We are in the middle of early application time.  Students and parents have heard that submitting college applications early has its advantages, but it has some pitfalls too.

Yes, statistics have shown that many schools admit a higher percentage of early applicants leading some to believe “early” will give them an advantage.  Keep in mind that early applicants tend to be the over-achieving, well-prepared type, so the increase in admission rates may be more reflective of the students who apply than the decision to be early.

Either way, applying early can have its advantages.  It shows colleges and universities your desire to attend a particular school and submitting applications lifts a weighty burden for many seniors. Receiving an offer of admission before winter break is exciting and further reduces college-planning stress.
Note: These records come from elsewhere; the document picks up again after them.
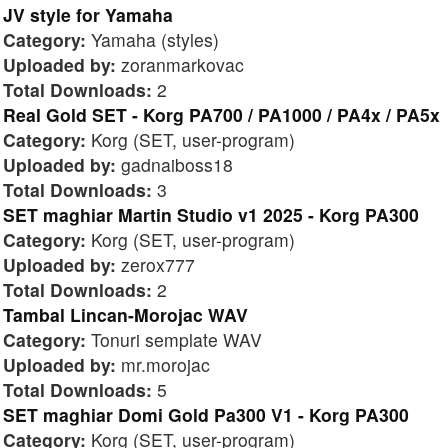
JV style for Yamaha
Category:
Yamaha (styles)
Uploaded by:
zoranmarkovac
Total Downloads:
2
Real Gold SET - Korg PA700 / PA1000 / PA4x / PA5x
Category:
Korg (SET, user-program)
Uploaded by:
gadnaiboss18
Total Downloads:
3
SET maghiar Martin Studio v1 2025 - Korg PA300
Category:
Korg (SET, user-program)
Uploaded by:
zerox777
Total Downloads:
2
Tambal Lincan-Morojac WAV
Category:
Tonuri semplate WAV
Uploaded by:
mr.morojac
Total Downloads:
5
SET maghiar Domi Gold Pa300 V1 - Korg PA300
Category:
Korg (SET, user-program)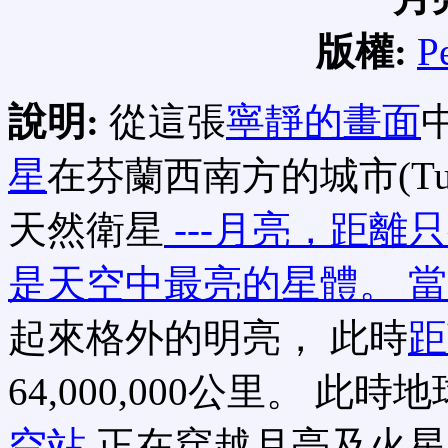
版權:
P
說明:
從這張
寧靜的畫面
星
在芬蘭西南方的城市(Tu
天然衛星
---月亮，距離只
是天空中最亮的星體。 
起來格外的明亮， 此時
距
64,000,000公里。 
空站
正在穿越月亮及火星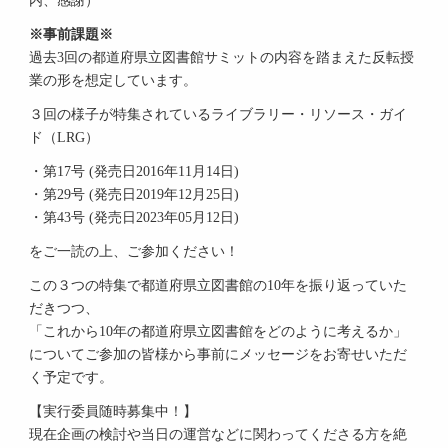
内、感謝）
※事前課題※
過去3回の都道府県立図書館サミットの内容を踏まえた反転授
業の形を想定しています。
３回の様子が特集されているライブラリー・リソース・ガイ
ド（LRG）
・第17号 (発売日2016年11月14日)
・第29号 (発売日2019年12月25日)
・第43号 (発売日2023年05月12日)
をご一読の上、ご参加ください！
この３つの特集で都道府県立図書館の10年を振り返っていた
だきつつ、
「これから10年の都道府県立図書館をどのように考えるか」
についてご参加の皆様から事前にメッセージをお寄せいただ
く予定です。
【実行委員随時募集中！】
現在企画の検討や当日の運営などに関わってくださる方を絶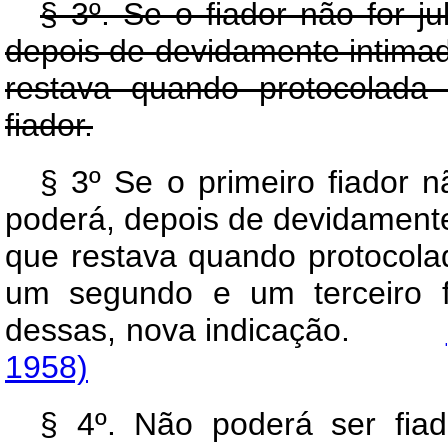
§ 3º. Se o fiador não for j
depois de devidamente intimad
restava quando protocolada a
fiador.
§ 3º Se o primeiro fiador n
poderá, depois de devidamente
que restava quando protocolad
um segundo e um terceiro f
dessas, nova indicação.
1958)
§ 4º. Não poderá ser fia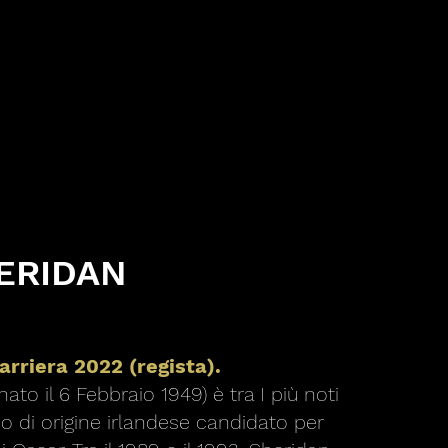
ERIDAN
arriera 2022 (regista).
ato il 6 Febbraio 1949) è tra I più noti
do di origine irlandese candidato per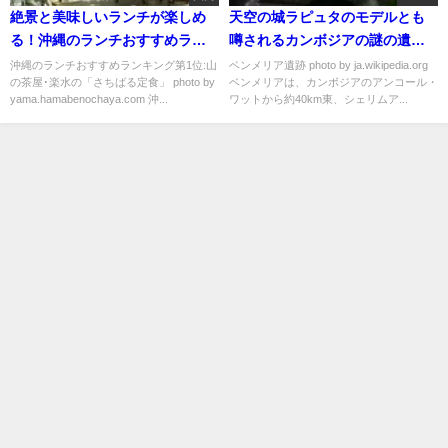
絶景と美味しいランチが楽しめ
天空の城ラピュタのモデルとも
る！沖縄のランチおすすめラン
噂されるカンボジアの謎の遺跡
キング
「ベンメリア」
沖縄のランチおすすめランキング第1位:山
ベンメリア遺跡 photo by ja.wikipedia.org
の茶屋･楽水の「さちばる定食」 photo by
ベンメリアは、カンボジアのアンコール・
yama.hamabenochaya.com 沖...
ワットから約40km東、シェリムア...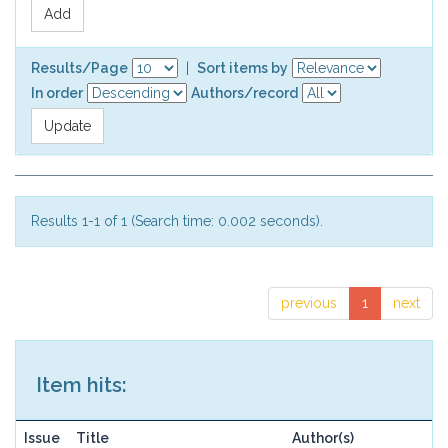
Results/Page
|
Sort items by
In order
Authors/record
Results 1-1 of 1 (Search time: 0.002 seconds).
previous
1
next
Item hits:
Issue
Title
Author(s)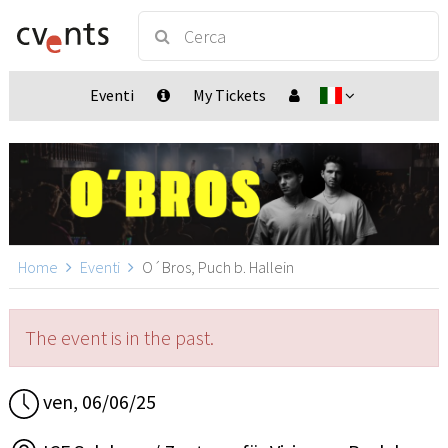
Eventi
My Tickets
Home
Eventi
O´Bros, Puch b. Hallein
The event is in the past.
ven, 06/06/25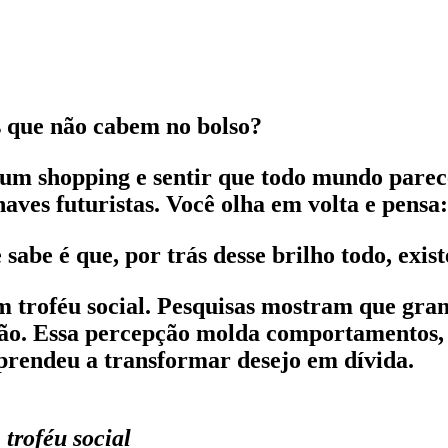
s que não cabem no bolso?
um shopping e sentir que todo mundo parece
ves futuristas. Você olha em volta e pensa:
sabe é que, por trás desse brilho todo, ex
 troféu social. Pesquisas mostram que grand
nsão. Essa percepção molda comportamentos, 
prendeu a transformar desejo em dívida.
troféu social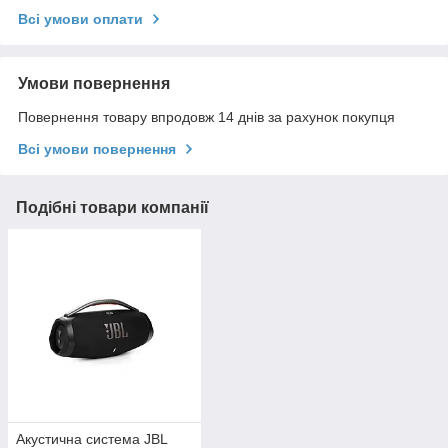
Всі умови оплати
Умови повернення
Повернення товару впродовж 14 днів за рахунок покупця
Всі умови повернення
Подібні товари компанії
Акустична система JBL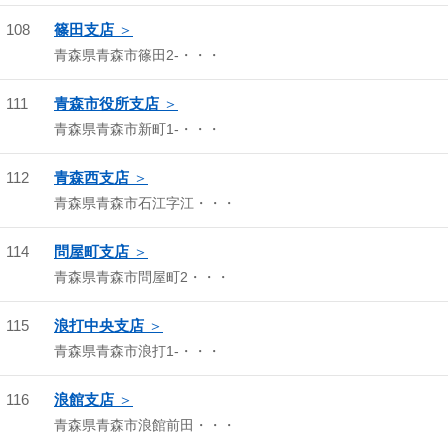
108
篠田支店
青森県青森市篠田2-・・・
111
青森市役所支店
青森県青森市新町1-・・・
112
青森西支店
青森県青森市石江字江・・・
114
問屋町支店
青森県青森市問屋町2・・・
115
浪打中央支店
青森県青森市浪打1-・・・
116
浪館支店
青森県青森市浪館前田・・・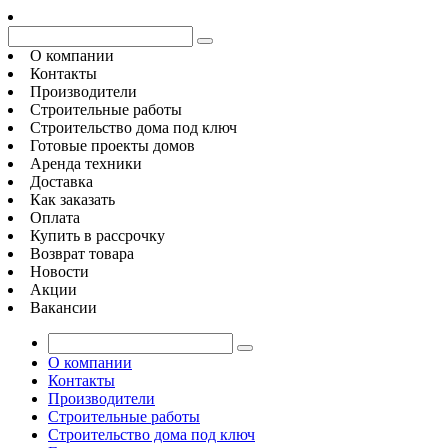
О компании
Контакты
Производители
Строительные работы
Строительство дома под ключ
Готовые проекты домов
Аренда техники
Доставка
Как заказать
Оплата
Купить в рассрочку
Возврат товара
Новости
Акции
Вакансии
О компании
Контакты
Производители
Строительные работы
Строительство дома под ключ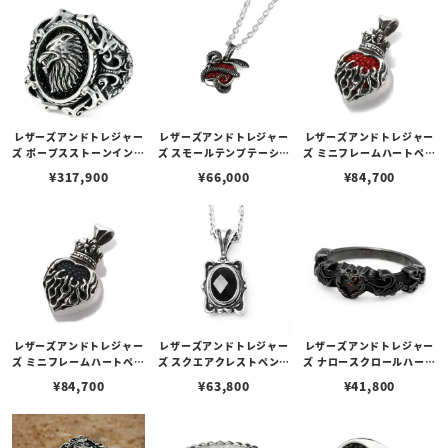
レザーズアンドトレジャー
レザーズアンドトレジャー
レザーズアンドトレジャー
ズ ポープスストーンインレ
ズ スモールテンプテーショ
ズ ミニフレームハートペン
イリング w/ウルフ/スティ
ンフォビドゥンフルーツイ
ダント w/スティングレイ
¥
317,900
¥
66,000
¥
84,700
ングレイ（ブラック） w/
ンレイペンダント w/スネ
2ndエディション レッド
ダイヤモンド(サイド)
ーク w/スティングレイ/レ
（トップのみ）
ッド（トップのみ）
レザーズアンドトレジャー
レザーズアンドトレジャー
レザーズアンドトレジャー
ズ ミニフレームハートペン
ズ スクエアクレストペンダ
ズ ナロースクロールハート
ダント w/スティングレイ
ント（プレーン） w/オニ
リング w/ガーネット ブラ
¥
84,700
¥
63,800
¥
41,800
2ndエディション ブラッ
キス（カット）（トップの
ックカスタム
ク（トップのみ）
み）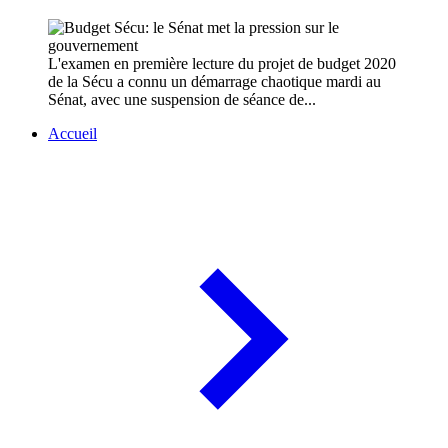
L'examen en première lecture du projet de budget 2020
de la Sécu a connu un démarrage chaotique mardi au
Sénat, avec une suspension de séance de...
Accueil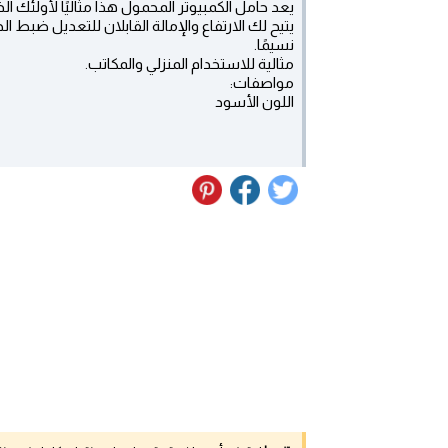
يعد حامل الكمبيوتر المحمول هذا مثاليًا لأولئك ا
يتيح لك الارتفاع والإمالة القابلان للتعديل ضبط 
نسيمًا.
مثالية للاستخدام المنزلي والمكاتب.
مواصفات:
اللون الأسود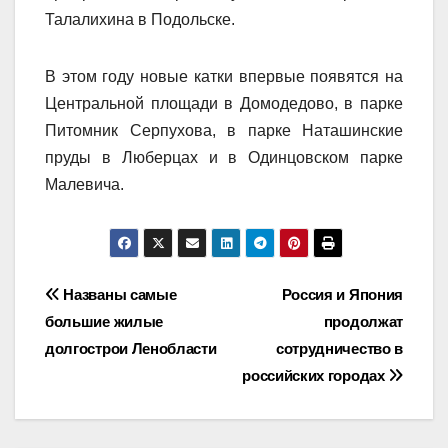
Талалихина в Подольске.
В этом году новые катки впервые появятся на
Центральной площади в Домодедово, в парке
Питомник Серпухова, в парке Наташинские
пруды в Люберцах и в Одинцовском парке
Малевича.
Навигация
Названы самые
Россия и Япония
большие жилые
продолжат
по
долгострои Ленобласти
сотрудничество в
записям
российских городах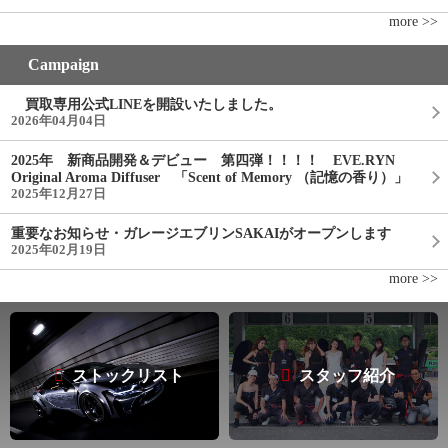
more >>
Campaign
買取専用公式LINEを開設いたしました。
2026年04月04日
2025年 新商品開発＆デビュー 第四弾！！！！ EVE.RYN
Original Aroma Diffuser 「Scent of Memory （記憶の香り）」
2025年12月27日
重要なお知らせ・ガレージエブリンSAKAIがオープンします
2025年02月19日
more >>
ストックリスト
スタッフ紹介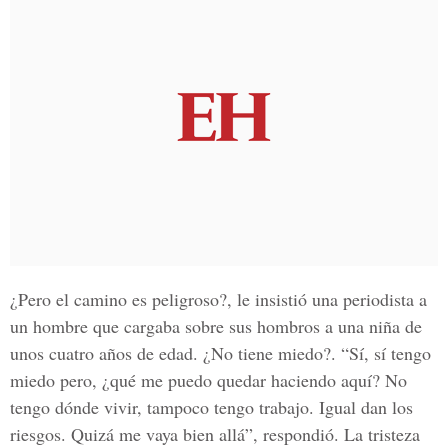
¿Pero el camino es peligroso?, le insistió una periodista a
un hombre que cargaba sobre sus hombros a una niña de
unos cuatro años de edad. ¿No tiene miedo?. “Sí, sí tengo
miedo pero, ¿qué me puedo quedar haciendo aquí? No
tengo dónde vivir, tampoco tengo trabajo. Igual dan los
riesgos. Quizá me vaya bien allá”, respondió. La tristeza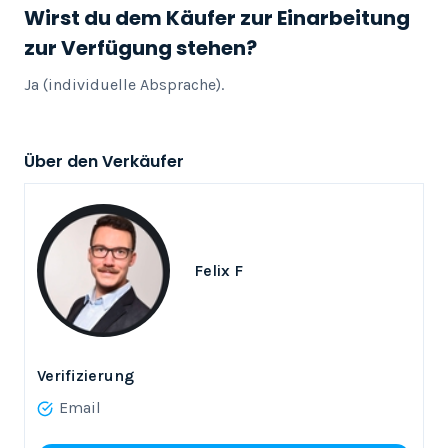
Wirst du dem Käufer zur Einarbeitung
zur Verfügung stehen?
Ja (individuelle Absprache).
Über den Verkäufer
Felix F
Verifizierung
Email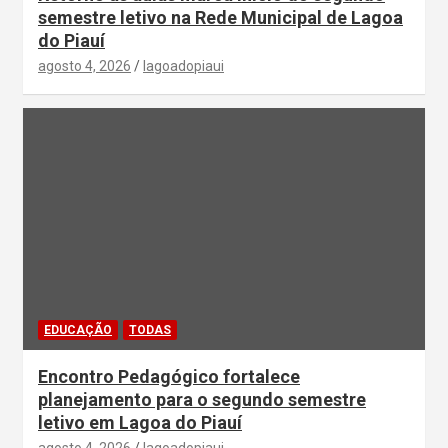
semestre letivo na Rede Municipal de Lagoa
do Piauí
agosto 4, 2026
lagoadopiaui
EDUCAÇÃO
TODAS
Encontro Pedagógico fortalece
planejamento para o segundo semestre
letivo em Lagoa do Piauí
agosto 4, 2026
lagoadopiaui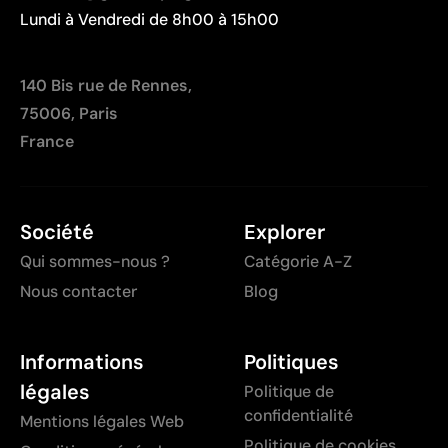
Lundi à Vendredi de 8h00 à 15h00
140 Bis rue de Rennes,
75006, Paris
France
Société
Explorer
Qui sommes-nous ?
Catégorie A-Z
Nous contacter
Blog
Informations
Politiques
légales
Politique de
confidentialité
Mentions légales Web
Politique de cookies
However, there are times when applying early can be a bad thing.  Some early options are binding.  Students admitted under a binding program do not leave themselves options in case circumstances or interests change.  Additionally, binding programs force a commitment before families have a chance to review financial aid offers, eliminating the chance to compare costs. Some students are just not prepared to apply early and submit weaker materials in their haste.  You should understand all early options and their restrictions before applying.

Here are the most common options (from most to least restrictive):

Early Decision (ED):  Students apply to their top choice school and in return for early notification (usually mid-December), students agree to attend if admitted.  Students admitted under an ED plan agree to withdraw all other regular decision applications and attend the ED school.  This is a binding early option and is not appropriate for students who want to compare financial aid offers before deciding.  (Yes, most of the competitive universities compare notes, so don’t try to scam the system!)

Restrictive Early Action (REA):  Students apply to one school and receive early notification, but the offer of admission is not binding.  Sometimes you will hear REA referred to as single-choice early action.  REA allows students to receive an early response from their top choice, but final decisions can be made in the spring once all offer and financial awards have been compared. The restrictive part is that students can only apply to one school.  (Again, schools compare notes, so honor your word.)

Early Action (EA):  Students apply early and receive early notification with no further restrictions.  A more flexible option, EA is not binding and often students can apply to more than one EA school.

Early Submission:  Technically not an early option, submitting an application well in advance of a regular decision or rolling admissions deadline is often referred to as “early admission”.  Many students will submit credentials to state universities in advance of a deadline in the hope of receiving an expedient response.

Some universities encourage early submission as a means of identifying highly motivated and interested applicants.  Two students from my summer Application Camp program listed Texas A&M as their first choice.  Both were told by different admissions representatives to submit their applications early in the fall and not wait until the deadline.  By October first, one student had already received his letter of acceptance.

As early deadlines approach, make sure you understand the benefits and potential drawbacks of early admission programs.